Caricaturé de « prêtre communiste, par André Malraux et « d'enfant terrible » par l'église, l'Abbé Bérenguer, mort il y a dix-neuf années, le onze du mois de la Toussaint, en 1996, avait pris une place à part dans la sphère radicale des années 50, en Algérie. Près du camp progressiste ce curé engagé en faveur de la cause de l'indépendance prônait « une laïcité ouverte et généreuse ». Ses critiques contre la politique coloniale suscitèrent à son égard, des antinomies qui le marginalisèrent en tant que prêtre. « J'étais contre le religieux colonisateur à visage masqué », je ne suis pas celui qui dit toujours amen, qui se plie, qui vit à genoux », disait-il, pour défendre sa vision contestataire. Classé de gauche, ses pourfendeurs lui réservèrent une place à part dans la sphère hiérarchique catholique. Fils d'un ouvrier-mécanicien originaire de la ville de Carthagène (Espagne) et de mère de Grenade, il a opté, très jeune, pour des études en théologie, au séminaire d'Oran. En 1940, il fut ordonné prêtre. Vicaire à Mascara, il est nommé, en 1951, curé de Montagnac (Remchi). Très proche des milieux modestes, sa pensée était, fortement, influencée par le paysage social, culturel et politique d'une Algérie divisée en deux avec, d'un côté, les colons, de l'autre les Algériens. C'est sa proximité de la société algérienne qui infléchit, de manière décisive, son chemin en tant que témoin de la brutalité et de l'injustice « explosive » dont faisaient l'objet les Algériens.

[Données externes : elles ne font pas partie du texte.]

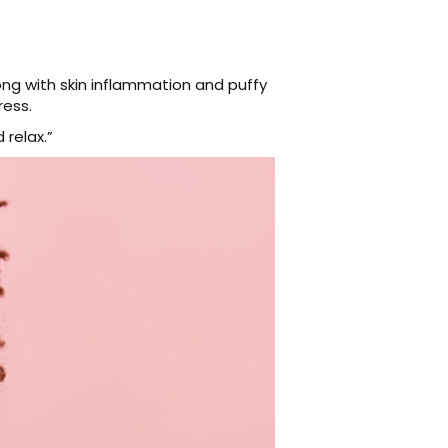
ng with skin inflammation and puffy
ress.
relax.”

En 1955, il publie dans la revue littéraire bimestrielle ?Simoun', paraissant à Oran, un article intitulé : « Regards chrétiens sur l'Algérie ». Dans cet article il s'en prend à la société coloniale déployant une critique originale, à l'égard des colons et les privilèges au sein de l'Eglise. « Les rebelles sont des combattants de la patrie », écrivait-il. Sa pensée, en matière de liberté, valait celle d'Emmanuel Roblès, Albert Camus, Mohamed Dib qu'il a côtoyés, partageant avec eux, le même espace d'écriture. « Mon engagement fait partie de ma foi, m'y détourner ou garder le silence, c'était me rendre complice d'une grave injustice », déclarait-il à l'historienne Dermendjian dans son livre « Bérenguer, un homme de liberté » (Ed. Centurion, 1995).

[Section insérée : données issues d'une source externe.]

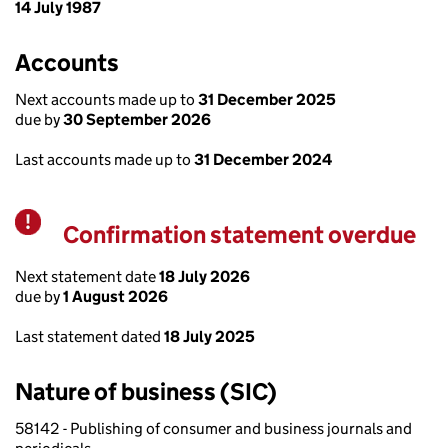
14 July 1987
Accounts
Next accounts made up to
31 December 2025
due by
30 September 2026
Last accounts made up to
31 December 2024
Confirmation statement overdue
Warning
Next statement date
18 July 2026
due by
1 August 2026
Last statement dated
18 July 2025
Nature of business (SIC)
58142 - Publishing of consumer and business journals and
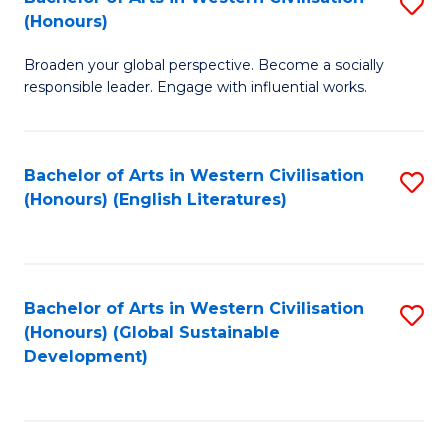
S
W
In
(Honours)
B
Ci
S
Broaden your global perspective. Become a socially
of
-
to
responsible leader. Engage with influential works.
Ar
B
C
in
of
Fa
Bachelor of Arts in Western Civilisation
S
W
L
(Honours) (English Literatures)
to
Ci
to
C
(
C
Fa
to
Fa
Bachelor of Arts in Western Civilisation
S
C
(Honours) (Global Sustainable
to
Development)
Fa
C
Fa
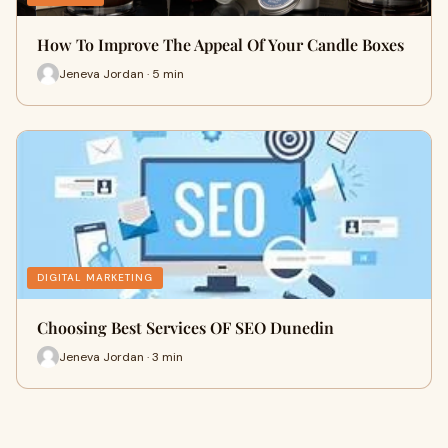
How To Improve The Appeal Of Your Candle Boxes
Jeneva Jordan · 5 min
DIGITAL MARKETING
Choosing Best Services OF SEO Dunedin
Jeneva Jordan · 3 min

Face à la guerre, ce curé ressentira, alors, la nécessité de se jeter dans la bataille pour exprimer ses idées et témoigner du mal des colonisations, en Algérie et partout dans le monde, notamment en Afrique. Marginalisé, ce prêtre quitte le pays et prend la route de retrouvant au Vatican, de 1959 à 196O, puis au Chili enfin, à Cuba?. Durant son séjour diplomatique en Amérique Latine où il circulait avec un passeport cubain, il multipliait les interviews et les conférences dans les universités plaidant la cause algérienne. C'est au cours de ses pérégrinations-latinos qu'il rencontra l'icône révolutionnaire Ernesto Ché Guévara et aussi, le chef d'Etat cubain Fidel Castro auquel il prêta ses services, chargé du dossier avec le Vatican.

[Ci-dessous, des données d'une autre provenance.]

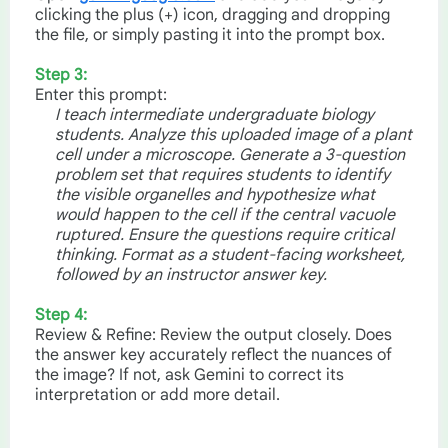
clicking the plus (+) icon, dragging and dropping
the file, or simply pasting it into the prompt box.
Step 3:
Enter this prompt:
I teach intermediate undergraduate biology
students. Analyze this uploaded image of a plant
cell under a microscope. Generate a 3-question
problem set that requires students to identify
the visible organelles and hypothesize what
would happen to the cell if the central vacuole
ruptured. Ensure the questions require critical
thinking. Format as a student-facing worksheet,
followed by an instructor answer key.
Step 4:
Review & Refine: Review the output closely. Does
the answer key accurately reflect the nuances of
the image? If not, ask Gemini to correct its
interpretation or add more detail.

A l'indépendance, il abandonne son sacerdoce et s'installe à Alger où il est député, membre de la constituante, puis conseiller du premier président Ahmed Benbella. Après le coup d'Etat il disparaît de la scène politique Au cours de sa retraite au monastère ?Bénédiction de Saint Benoît' à Tlemcen, il fonde une association appelée «Dar salam» (Pax) censée perpétuer son message de paix et de liberté. Son livre «Un curé d'Algérie en Amérique latine, 1959-1960» (SNED, 1966) connut, de son temps, un grand succès. Son corps sera, selon ses dernières volontés, inhumé au cimetière chrétien d'Al-Kalaa, à Tlemcen.